Sampel DNA dari potongan tubuh itu dicocokan dengan sampel yang diperoleh dari sisir dan sikat gigi Wall, kata kepala penyelidik Jens Moller Jensen pada konferensi pers di markas besar kepolisian Kopenhagen.
Hasil otopsi menunjukkan tangan, kaki dan kepala yang hilang sengaja dipotong dari tubuhnya, tambah Jensen.

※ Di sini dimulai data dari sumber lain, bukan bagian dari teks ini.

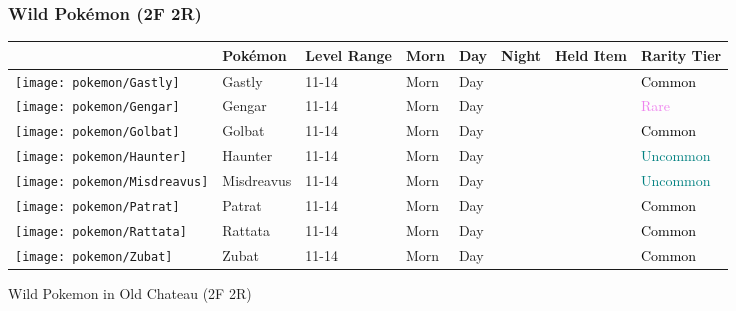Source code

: \subsubsection{Wild Pokémon (2F 2R)}%
\label{ssubsec:WildPokmon(2F2R)}%
\begin{longtable}{||l l l l l l l l||}%
\hline%
&Pokémon&Level Range&Morn&Day&Night&Held Item&Rarity Tier\\%
\hline%
\endhead%
\hline%
\texttt{[image: pokemon/Gastly]}&Gastly&11{-}14&Morn&Day&&&\textcolor{black}{%
Common%
}\\%
\hline%
\texttt{[image: pokemon/Gengar]}&Gengar&11{-}14&Morn&Day&&&\textcolor{violet}{%
Rare%
}\\%
\hline%
\texttt{[image: pokemon/Golbat]}&Golbat&11{-}14&Morn&Day&&&\textcolor{black}{%
Common%
}\\%
\hline%
\texttt{[image: pokemon/Haunter]}&Haunter&11{-}14&Morn&Day&&&\textcolor{teal}{%
Uncommon%
}\\%
\hline%
\texttt{[image: pokemon/Misdreavus]}&Misdreavus&11{-}14&Morn&Day&&&\textcolor{teal}{%
Uncommon%
}\\%
\hline%
\texttt{[image: pokemon/Patrat]}&Patrat&11{-}14&Morn&Day&&&\textcolor{black}{%
Common%
}\\%
\hline%
\texttt{[image: pokemon/Rattata]}&Rattata&11{-}14&Morn&Day&&&\textcolor{black}{%
Common%
}\\%
\hline%
\texttt{[image: pokemon/Zubat]}&Zubat&11{-}14&Morn&Day&&&\textcolor{black}{%
Common%
}\\%
\hline%
\end{longtable}%
\caption{Wild Pokemon in Old Chateau (2F 2R)}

Pada Senin, polisi mengatakan peneliti Denmark berusia 46 tahun, Peter Madsen – yang dituduh dengan kematian Wall yang berusia 30 tahun – mengatakan perempuan itu tewas dalam kecelakaan, dan Madsen menguburnya di laut dalam kapal selam pribadi.
Wall masuk ke kapal selam itu dalam rangka riset dan wawancara untuk artikel yang tengah ditulisnya mengenai Madsen.

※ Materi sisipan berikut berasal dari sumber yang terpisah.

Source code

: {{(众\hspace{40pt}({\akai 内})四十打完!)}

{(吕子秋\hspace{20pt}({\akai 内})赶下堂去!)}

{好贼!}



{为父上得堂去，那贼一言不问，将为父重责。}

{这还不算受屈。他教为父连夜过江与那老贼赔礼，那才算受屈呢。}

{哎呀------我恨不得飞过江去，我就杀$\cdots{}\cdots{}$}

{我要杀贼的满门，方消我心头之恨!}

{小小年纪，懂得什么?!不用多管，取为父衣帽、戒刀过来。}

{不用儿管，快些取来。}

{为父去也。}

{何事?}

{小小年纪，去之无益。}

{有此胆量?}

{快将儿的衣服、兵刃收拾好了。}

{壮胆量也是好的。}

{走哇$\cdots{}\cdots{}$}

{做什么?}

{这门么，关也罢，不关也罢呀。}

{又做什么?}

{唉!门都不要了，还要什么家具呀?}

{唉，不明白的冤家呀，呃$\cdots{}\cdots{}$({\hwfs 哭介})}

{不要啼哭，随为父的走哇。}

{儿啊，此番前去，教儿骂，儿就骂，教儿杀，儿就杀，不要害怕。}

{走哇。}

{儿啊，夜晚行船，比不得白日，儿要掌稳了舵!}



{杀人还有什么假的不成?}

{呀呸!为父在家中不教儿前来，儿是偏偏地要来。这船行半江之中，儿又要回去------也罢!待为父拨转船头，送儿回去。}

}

“Terdakwa telah menjelaskan pada polisi dan pengadilan terjadi sebuah kecelakaan di kapal selam itu yang mengakibatkan tewasnya Kim Wall dan dia mengatakan kemudian menguburnya di laut di tempat yang tidak dijelaskan di Bay of Koge,” kata kepolisian Kopenhagen pada Senin.
Namun, pengacara Maden, Betina Hald Engmark, mengatakan kepada media cetak Denmark BT pada Rabu pagi bahwa kecocokan DNA tidak mengubah “penjelasan klien saya mengenai kecelakaan yang terjadi”.
Madsen, pemilik kapal selam itu, mengundang Wall untuk pelayaran singkat pada malam 10 Agustus namun wartawan itu kemudian dilaporkan hilang.
Kapal selam yang tenggelam itu ditemukan regu penyelamat pada 11 Agustus, menurut media lokal, namun tubuh Wall masih hilang.
Dalam interogasi pertamanya, Maden mengatakan Wall meninggalkan kapal selam atas keinginannya sendiri.